MDMA is turning into quite the therapy for my anxiety riddled mind. I’ve been doing a bit of it over these past 2 weeks (currently going on a break for 2 more weeks or so) and it’s helped me a lot in terms of reconnecting with myself in a healthier, calmer way. I miss my pandemic era self. All I did was read, watch films, and listen to music. I miss being so creatively in tune with myself. Whenever I do MDMA a little piece of that girl that went missing comes back to me.
Everything is so chaotic, days just slip through my hands. I don’t even go to sleep anymore. I just stay in motion until my body gets tired and then I pass out. Last night I fell asleep in my bed with my curtains open, stark naked. I realized after the sun came up that the apartments across the street could have looked out their windows and into mine and seen me nude. I always take supplements before bed and I don’t want to miss a beat with them, so I still manage to have my water and fish oil before my strange body, my strange life, calls me to bed.
Maybe it’s the drugs, but I want my writing to feel a bit more electrifying. Sometimes writing in my blog isn’t even about writing per se, in as much as it’s checking the pulse of my creative self. Does she have her voice? Is she moving in her flow towards the things she needs to be tackling? Post pandemic New York is a series of never ending distractions and I’m getting more cut throat with managing them.
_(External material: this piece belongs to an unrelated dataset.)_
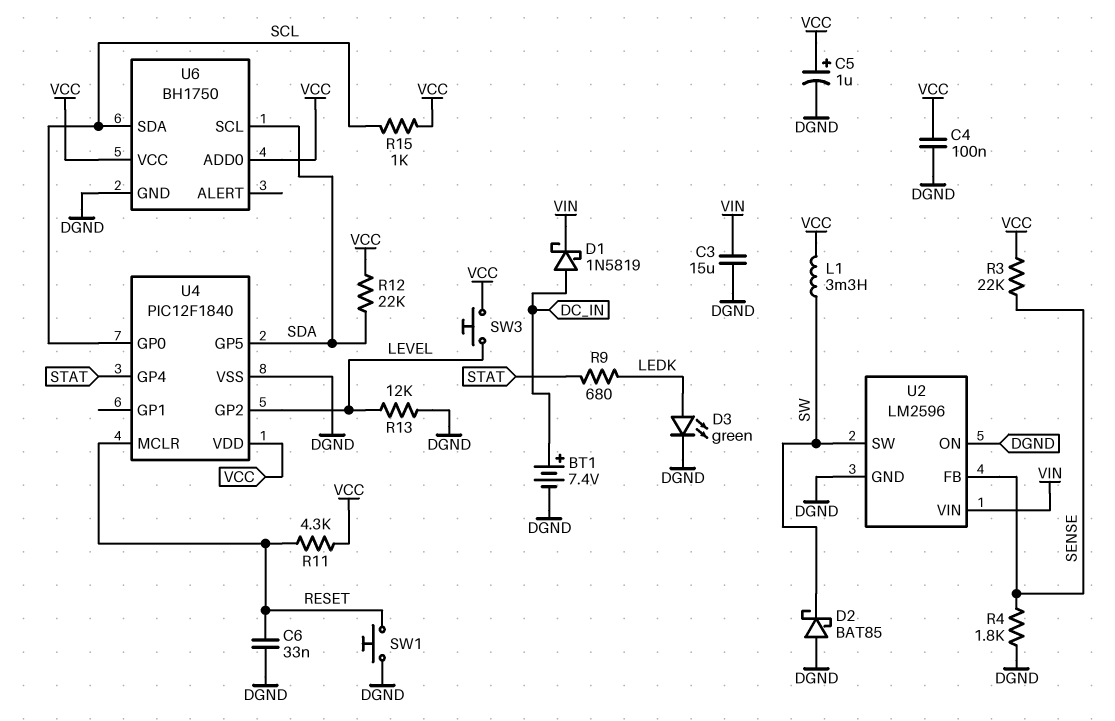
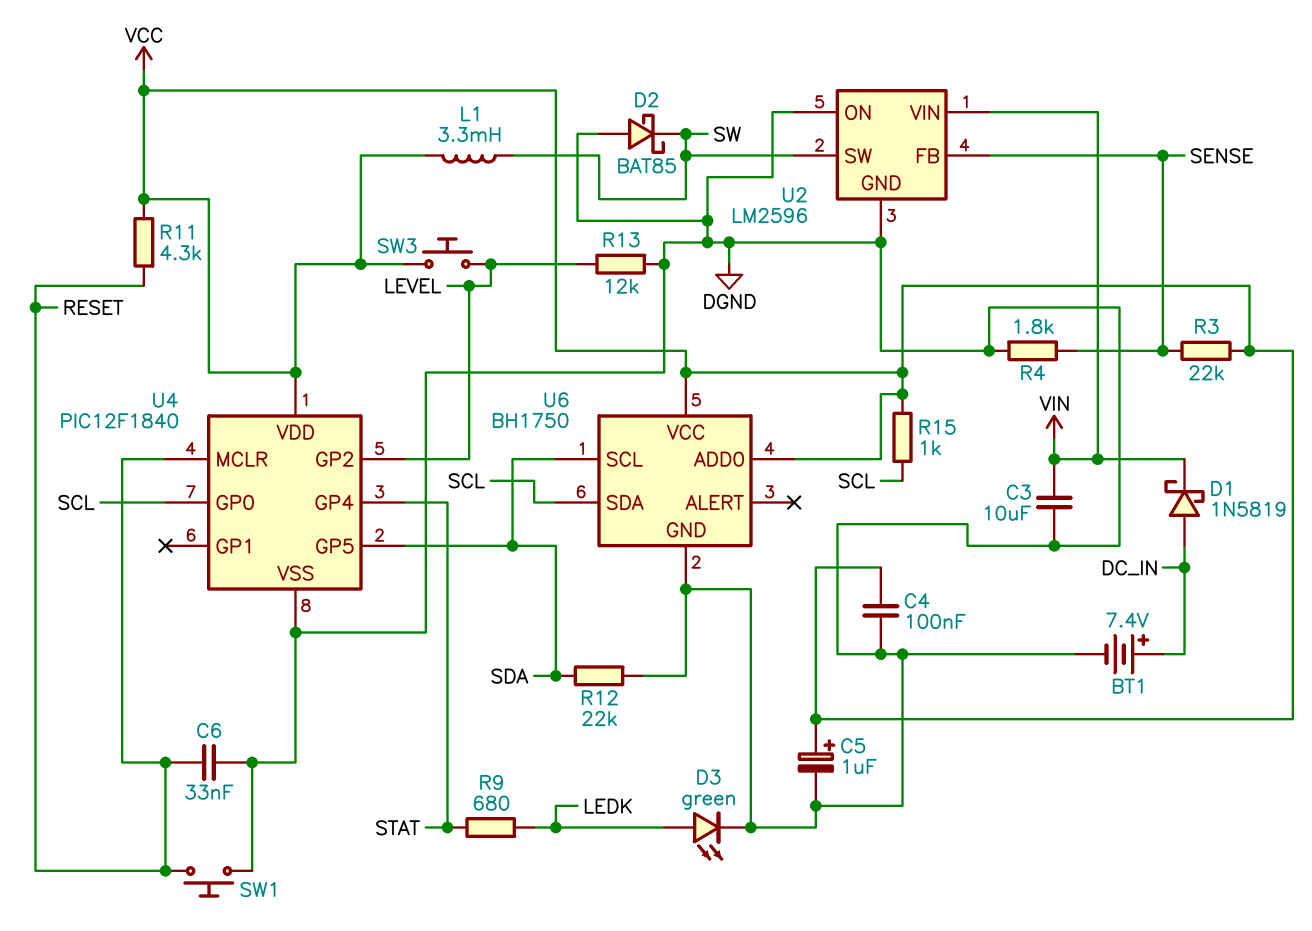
C3: 15uF (DGND, VIN) -> 10uF (DGND, VIN)
R12: 22k (SDA, VCC) -> 22k (DGND, SDA)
Learning to harness my energy, to keep it focused on what is important, is so difficult.
I found a book on beauty at the book store the other day. It was a series of essays and it was funny to look at, to read, because the writer’s voice was so similar to mine. Like someone babbling into space about their experiences with bleaching their hair. I guess that made me feel better about the possibility of my writing, like my mediocre babbling could grow a pair of legs and wake up in a bookstore one day. I don’t want to spend the rest of my life living in the shadow.